50-100% is always going to be extremely organizationally difficult, and it doesn't come down to evil managers being penny pinchers.
- Even if the individual in question had 2x the productivity of the other developers on the team, doubling their salary relative to other employees trades that one developers risk of leaving with the entire rest of the teams.
- If you have enough divergence in compensation that two people at the same level of the hierarchy doing the same role (i.e. an intermediate vs. a senior) can have pay differ by 2x or more, you should be absolutely sure there's no bias to your decisions, whether it's along an identifiable group, or just plain ol' favouritism.
- Frankly, I haven't seen much need for such lavish differentials in salary in the first place. Most people are only motivated by salary to a point.

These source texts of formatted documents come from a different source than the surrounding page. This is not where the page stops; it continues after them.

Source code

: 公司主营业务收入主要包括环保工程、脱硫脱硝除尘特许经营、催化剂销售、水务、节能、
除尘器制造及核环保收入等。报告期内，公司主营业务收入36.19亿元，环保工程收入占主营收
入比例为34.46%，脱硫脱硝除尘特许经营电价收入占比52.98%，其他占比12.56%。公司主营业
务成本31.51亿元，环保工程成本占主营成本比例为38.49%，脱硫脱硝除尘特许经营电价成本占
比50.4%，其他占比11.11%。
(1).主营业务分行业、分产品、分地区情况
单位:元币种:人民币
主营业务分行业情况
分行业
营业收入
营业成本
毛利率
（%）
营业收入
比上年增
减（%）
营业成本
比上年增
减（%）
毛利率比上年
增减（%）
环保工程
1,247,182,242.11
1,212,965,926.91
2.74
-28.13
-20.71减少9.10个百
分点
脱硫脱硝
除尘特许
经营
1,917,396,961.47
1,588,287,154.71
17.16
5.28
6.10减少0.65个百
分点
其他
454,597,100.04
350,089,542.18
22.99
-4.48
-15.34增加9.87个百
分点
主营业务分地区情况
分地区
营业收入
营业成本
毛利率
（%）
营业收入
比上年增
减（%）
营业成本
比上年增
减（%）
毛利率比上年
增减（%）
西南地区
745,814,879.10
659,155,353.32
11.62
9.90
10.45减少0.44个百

Star performers want to be recognized, and not just with a pat on the back, but give people a good place to work and pay well in general, and you shouldn't need to worry about crazy raises like that.
The first thing you need to be in a > 50% raise situation is an employee that was acquired for incredibly cheap. (Epic combination: one of this first jobs + don't know the market + just came from abroad). [That makes your first two points moot because that guy is the one making significantly less money and he's not identified at the right level].
The second thing is that he's actually good and he's been working for 1 year here, doing valuable stuff. He's gained a lot of value in the meantime and he can totally leverage the job he's done to sell himself in an interview.
Let's give some numbers. The dude started at $80k base with little advantage. Over time, maybe he's gone up to $90k and you got an incredible healthcare plan. It's fine from your point of view.
From the point of view of your competitors. Your guy has been vetted by your company. He's proven and he may even have rare skills that are now easily noticeable. They will offer "market rate" and fight each other mercilessly. The package will be around $150k base (which is nothing extraordinary for that position) + $40k in yearly bonus/stock that he didn't have at your company + various other advantages + they'll also pay $50k in recruiter fees cuz he went through a recruiter.
Now, you've got a guy that is paid $90 at your place that other companies are willing to pay upfront $240k to acquire. Hope they'll never find out about your gold ;)
How much was the raise?
Because giving 10% is easy. But when it comes to giving 50-100% there is suddenly zero support from the organization.